Васюк-Басистов снова ничего не успел: слишком далеко было перемещать объектив телескопа.
– Что же ты, друг мой! – укорил его Корнев.
– Да пока наведешь, их и нет, – сказал тот, устало жмурясь.
– Значит, наводку и надо отработать, Толюнчик. Посадить телескоп на… на турель, как у зенитного пулемета. Да спарить с таким, знаешь, фотоэлементным прицелом с широким углом захвата… да к ним еще следящий привод. На сельсин-моторчиках. Фотоэлемент обнаруживает, привод наводит – успевай только рассматривать!..
«Я хочу домой, – думал, куняя под эту речь, Анатолий Андреевич, – я ужасно хочу домой. Там у меня жена и дети. И не важно, что они видели меня еще вчера вечером и что самые крупные события у них за это время – это четверка по арифметике у Линки или драка Мишки с соседским Олегом. Я-то их не видел черт знает сколько, уже вторую неделю. Я соскучился по ним и по жене – по хорошей, невзирая на мелкие недостатки, жене. Я понимаю, что сейчас мне ночевать дома, швыряться здешними неделями – недопустимая роскошь. На высотах и работа и наука остановится, черт бы побрал то и другое! Я все понимаю: важно, эффектно, интересно… сам упивался вовсю. Но всему должен быть край. Я иссяк, сдох, скис, и не нужны мне эти „мерцания“. Я хочу домой…»
– И фотоаппарат хорошо бы приспособить, – не унимался Корнев. – Даже лучше видеокамеру, там ведь все в динамике. Толя, это надо сделать.
– Попробуем, – вяло согласился тот. Тряхнул головой, гоня сонливость, добавил: – Их надо снимать в разных участках спектра, от инфра- до ультра-, даже до рентгеновских. Мы же не все видим.
– Ну вот, золотце, ты все усвоил. Займешься этим… Смотри, вон «запятая». И вон. А левее назревает «клякса»… Пан Терещенко!
– Агов! – отозвался тот. – Похоже, что «клякса» там сейчас развернется в «вихрик». Попробуй прощупать его локатором. Внимание!..
Светящаяся «клякса» в ядре Шара закрутилась водоворотиком. Коротко и тонко пропели моторчики антенн, решетчатые параболические уши их повернулись в сторону яркого свища.
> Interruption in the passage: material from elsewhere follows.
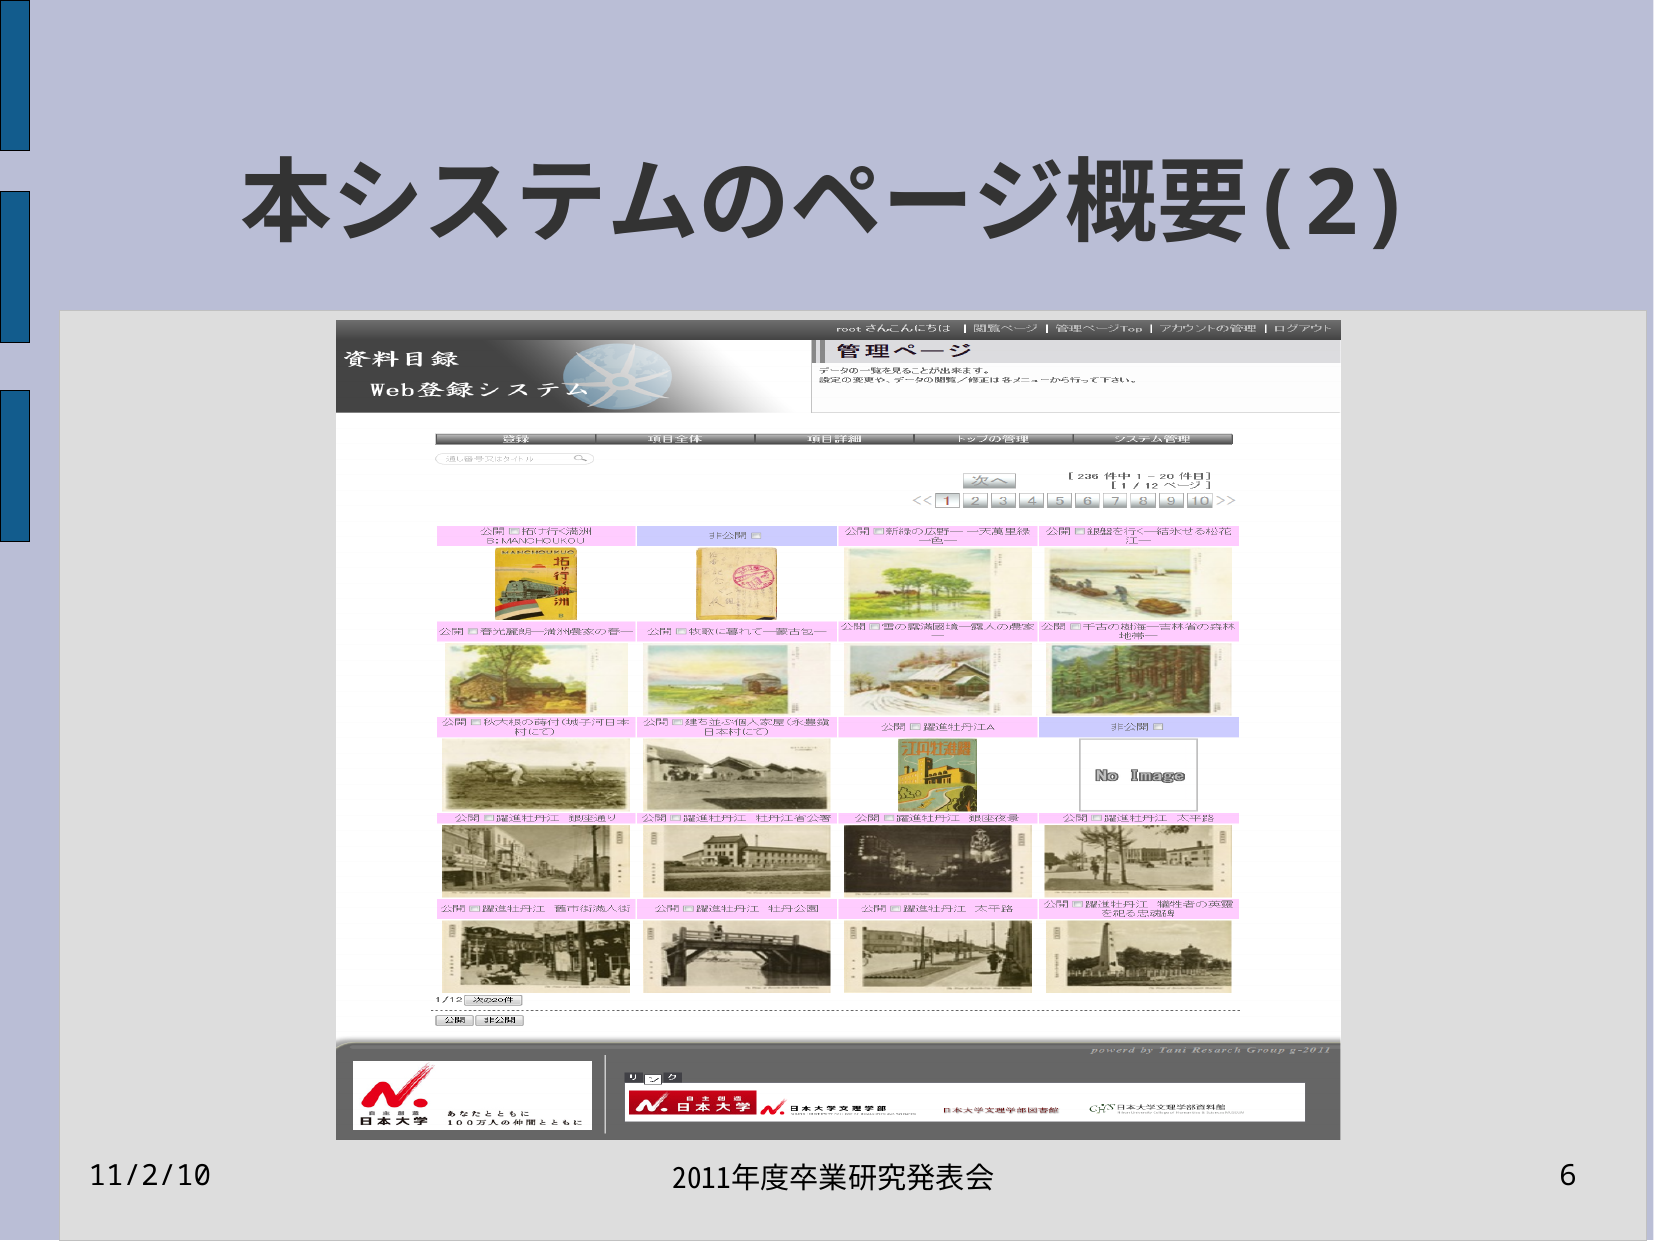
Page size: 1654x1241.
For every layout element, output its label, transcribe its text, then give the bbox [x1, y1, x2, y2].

title 本システムのページ概要(2) [121, 91, 1534, 299]
picture [336, 320, 1341, 1140]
До светящихся штрихов там на сей раз не дошло – через десяток секунд все опять размазалось в тускнеющее пятно-«кляксу».
– Нема ничего, Александр Иванович, – сказал Терещенко. – Ну никакого ответного импульса, ни чуть-чуть.
– И прожектор ничего не освещает, – молвил Корнев задумчиво. – Лазером попробовать, как думаешь, Толь? Все-таки они на чем-то, эти «мерцания», – как блики на воде…
Вместо ответа Васюк уронил голову на грудь, мотнулся всем туловищем вперед в сторону – да так, что едва не врезался головой в трубу телескопа. Вздрогнул, распрямился.
– Осторожней, оптику испортишь, – придержал его Александр Иванович. – Ну ясно, опускаемся.
Он протянул руку влево, включил привод лебедок. Кабина дрогнула, начала опускаться вместе с плавно колышущимися аэростатами.